Katika eulogy ya Malcolm X Osie Davis alisema.
If you don't know the man, do not mudsling the man, especially based on some few google results pointing to half baked, good for nothing, fact starved, first account lacking, worse than toilet paper printouts that cannot even be qualified as yellow journalism, for doing that would be belittling yellow journalism.
This is not the stuff of yellow journalism though. I am only reasserting what the the Law Society took umbrage for. It should not matter whether it is recorded on Google or on Jamiiforums, or Ask Jevees.
The truism could not be clearer here: if you reveled in unethical publicity, you lived in the newspapers, in evening tabloids, on the internet, then you will die in the newspapers, in the tabloids, on the internet.

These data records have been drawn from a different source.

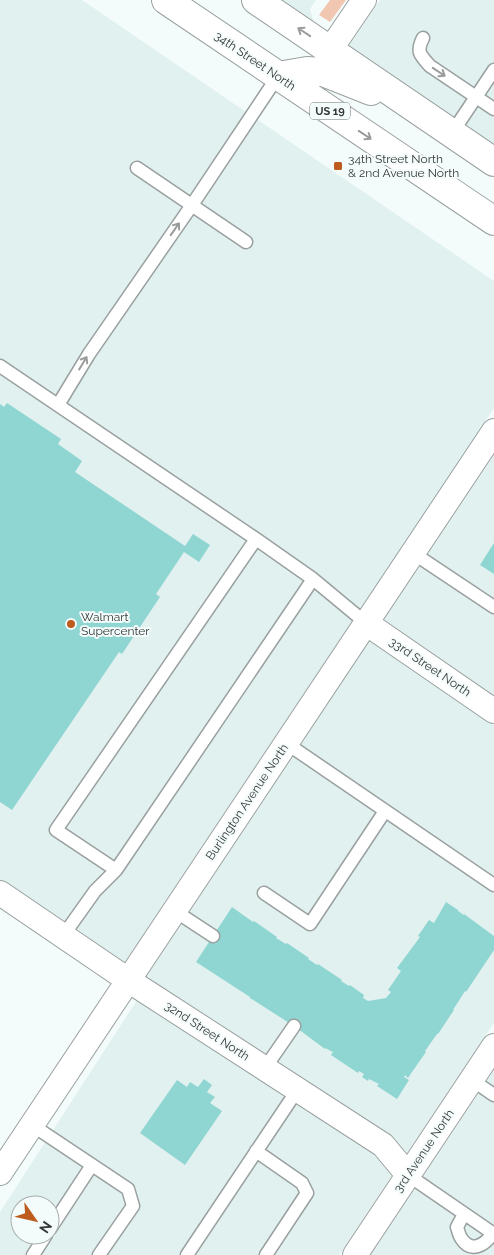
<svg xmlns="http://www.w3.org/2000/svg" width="494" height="1255" font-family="Raleway,sans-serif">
  <rect width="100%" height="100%" fill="#f4fcfb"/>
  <path fill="#e1f1f0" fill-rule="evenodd" d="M0,0H82L494,281V408L124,963L0,879Z
    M279,0H316L310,9L314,23L325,31L328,30L326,32Z
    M380,0H494V145L348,47Z
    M494,455V697L383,621Z
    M370,640L494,725V1023L406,1154L390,1135L146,977Z
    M137,1000L375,1153L392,1175L339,1255H0V1212ZM20,1205H50V1235H20Z
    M494,1070V1255H370L418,1184L425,1179L424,1175Z"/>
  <path fill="#f1c7b2" d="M330,0H346L330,22L319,15Z"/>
  <path fill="#8fd5d1" d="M7,403L61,439L58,444L82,461L75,472L185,546L193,534L210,545L199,562L184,552L156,594L160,597L122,654L119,652L12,810L0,802V404L4,407Z
    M494,543V574L480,565Z
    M446,902L458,910V911L464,915V914L494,936V950L466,992L465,991L453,1010H454L438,1034H437L425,1051L426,1052L412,1072L408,1078L405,1075L404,1077L409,1080L397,1099L377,1086L379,1084L369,1079L368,1081L362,1077L364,1074L359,1071L358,1073L331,1055L333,1052L325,1048V1049L294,1026L250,998V997L196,962L232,907L253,922L254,921L277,937L276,938L286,944L287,943L309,958L308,959L317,965L318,964L342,980L341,981L349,986L350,985L364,995L363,998L368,1001L386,998L391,992L388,990L401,971L397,968L420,937L418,936L429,920L434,923Z
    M204,1079L212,1085L207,1092L215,1097L210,1103L222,1111L185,1165L140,1133L177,1080L187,1087L190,1082L198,1087Z"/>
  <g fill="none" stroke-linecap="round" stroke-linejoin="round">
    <defs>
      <path id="service" d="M423,38C416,52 420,55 430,66L494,109
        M452,133L494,70
        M137,168L246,242
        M0,366L256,539L313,579L366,623
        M58,405L89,354L192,205L278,76
        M413,553L494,607
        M286,743L494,885
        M116,870L56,830L256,539
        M264,893L310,924L385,811
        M175,911L213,936
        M63,936L95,891L116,870L313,579
        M265,1068L294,1026
        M472,1080L494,1095
        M32,1125L128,1189L133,1206L99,1255
        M256,1151L302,1183L307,1193L266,1255
        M408,1175L494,1234
        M464,1214L457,1227C458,1230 459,1235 461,1238C471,1254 485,1245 493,1233
        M50,1229L92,1165
        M33,1255L46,1235
        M187,1255L298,1089"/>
      <path id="minor" d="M330,50L364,0
        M366,623L494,711
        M0,893L128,980L383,1145L408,1175
        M0,1173L494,431
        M355,1255L494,1046"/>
      <path id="trunk" d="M166,0L494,221
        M256,0L494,162
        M278,76L307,71L323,72L371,91"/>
    </defs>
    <use href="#service" stroke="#99a09f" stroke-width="15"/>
    <use href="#minor" stroke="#99a09f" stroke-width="26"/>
    <use href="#trunk" stroke="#99a09f" stroke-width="30"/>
    <use href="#service" stroke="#fff" stroke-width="12"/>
    <use href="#minor" stroke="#fff" stroke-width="24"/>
    <use href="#trunk" stroke="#fff" stroke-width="28"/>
  </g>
  <defs><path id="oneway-shaft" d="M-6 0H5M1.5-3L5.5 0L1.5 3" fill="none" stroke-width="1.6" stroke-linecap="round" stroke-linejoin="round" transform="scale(1.25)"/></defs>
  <g stroke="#9a9c9b">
    <use href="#oneway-shaft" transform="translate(304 32) rotate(-146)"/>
    <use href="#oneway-shaft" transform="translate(439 72) rotate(34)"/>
    <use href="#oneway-shaft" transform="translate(365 135) rotate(34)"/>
    <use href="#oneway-shaft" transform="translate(175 229) rotate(-55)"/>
    <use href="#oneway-shaft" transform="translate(83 363) rotate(-59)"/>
  </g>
  <g fill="#be5c20" stroke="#f4fcfb" stroke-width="2">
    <rect x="333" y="161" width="10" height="10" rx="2.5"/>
    <circle cx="71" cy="624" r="5"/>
  </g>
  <g text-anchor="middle" stroke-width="4" stroke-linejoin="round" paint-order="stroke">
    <rect fill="#f4fcfb" stroke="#6e7372" stroke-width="1" x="310" y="102.5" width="40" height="17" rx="4"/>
    <g font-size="11" font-weight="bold" fill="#353837">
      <text x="330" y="115">US 19</text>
    </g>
    <g font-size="12" fill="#353837" stroke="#f4fcfb">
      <text transform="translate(255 61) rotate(34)" y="4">34th Street North</text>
      <text transform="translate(430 667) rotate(34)" y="4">33rd Street North</text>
      <text transform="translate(247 802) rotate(-56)" y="4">Burlington Avenue North</text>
      <text transform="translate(207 1031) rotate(33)" y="4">32nd Street North</text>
      <text transform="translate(424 1151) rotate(-56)" y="4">3rd Avenue North</text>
    </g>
    <g font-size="12" fill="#353837" stroke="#f4fcfb" text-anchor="start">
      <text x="348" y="163">34th Street North<tspan x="348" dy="14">&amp; 2nd Avenue North</tspan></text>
      <text x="81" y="621">Walmart<tspan x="81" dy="14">Supercenter</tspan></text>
    </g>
  </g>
  <g transform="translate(35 1220) rotate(124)"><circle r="24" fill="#f4fcfb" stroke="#a8aead"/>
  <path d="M0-4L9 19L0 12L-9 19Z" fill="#be5c20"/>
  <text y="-8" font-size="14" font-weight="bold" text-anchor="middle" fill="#353837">N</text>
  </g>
</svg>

If you lived a life unbecoming a respected barrister, you besmeared, you besmirched the name, character and ethics of men of letters of the Bar then that record will follow you to the grave. You are what your record is.
If you lived a tawdry-mouthed, uppity-uppity, attention grabing life on the fast lane, so base that the Tanganyika Law Society writes to publicly repudiate your behavior, telling you to stop flashing your money, then when you die people will probably, just probably, remember you for that too.
In his behavior,the late Moses Maira and his nemesis, Nimrod Mkono failed to uphold the degree of rectitude expected of highly visible, example-setting, attorneys. He affected me, I looked up to him, I'm sorry.